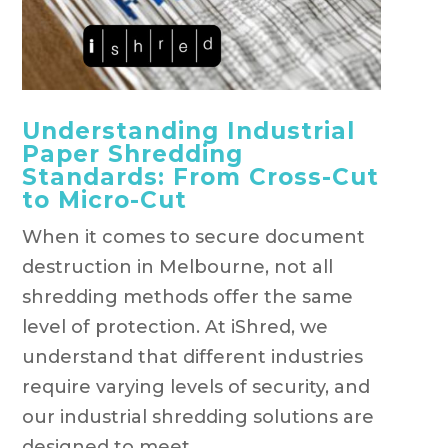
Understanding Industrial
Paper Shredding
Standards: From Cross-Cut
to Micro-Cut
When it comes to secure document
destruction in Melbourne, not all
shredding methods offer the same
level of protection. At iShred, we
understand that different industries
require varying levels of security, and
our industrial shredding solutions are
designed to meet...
_ _ _ _ _
- [Directions for this task]: What you return must be the line that contains "Paper Shredding" followed by every remaining line of the material, all exactly as written and nothing more.

- [Solution to this exercise]:
Paper Shredding
Standards: From Cross-Cut
to Micro-Cut
When it comes to secure document
destruction in Melbourne, not all
shredding methods offer the same
level of protection. At iShred, we
understand that different industries
require varying levels of security, and
our industrial shredding solutions are
designed to meet...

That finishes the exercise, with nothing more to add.